The report by the Police Assessment Resource Center analyzed six years of shooting data, including from so-called "state-of-mind" incidents where a deputy opened fire after seeing a suspect clasp an object or reach for his waist area.
In 61 percent of the 53 cases reported, the suspect turned out to be unarmed; in most cases, it turned out the suspect was holding something like a cellphone or sunglasses, the report found.
According to the report, the number of state-of-mind shootings increased from nine in 2009 to 15 in 2010. In 96 percent of similar cases since 2005, the suspect who deputies shot at was black or Latino.
The sheriff's department said the figure was not surprising because deputies patrol areas in south and east Los Angeles County that are home to a plethora of black and Latino gangs.
The report's author, Merrick Bobb, noted that the sheriff's jurisdiction spanned far more than just gang turf but he stressed it would be wrong to infer deputies harbor intentional bias.
Instead, he called into question the effectiveness of deputy training, noting that in almost a third of shootings, deputies had received no relevant training in the past two years.

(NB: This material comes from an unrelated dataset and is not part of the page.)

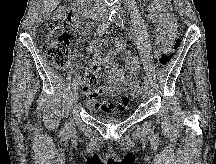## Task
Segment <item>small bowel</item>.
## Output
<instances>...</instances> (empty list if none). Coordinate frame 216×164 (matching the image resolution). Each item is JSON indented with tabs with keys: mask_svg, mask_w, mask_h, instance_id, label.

"Knowing that black and Latino men are more likely to be shot or shot
at ... the sheriff's department should be doing a better job to reduce as far as possible mistaken shootings," Bobb said in his report.
Sheriff's spokesman Steve Whitmore said the department had not had time to fully digest the report, but it took issue with some of the report's methodology, including that it only drew on a small amount of data.
Whitmore noted that while state-of-mind shootings have increased slightly, deputies have also dramatically increased the numbers of arrests they make.
Bobb carries out audits of the sheriff's department twice a year under a contract he has held with county officials since 1992.
Re: Report: Increase in Shootings of Unarmed Suspects
If drugs were legal i wouldn't hate cops as much as i do.
They are still power trippin fucktard meatheads but i would have less of a problem with them if they stuck to catchin robbers and rapists instead of going after a dude in his house smoking a blunt.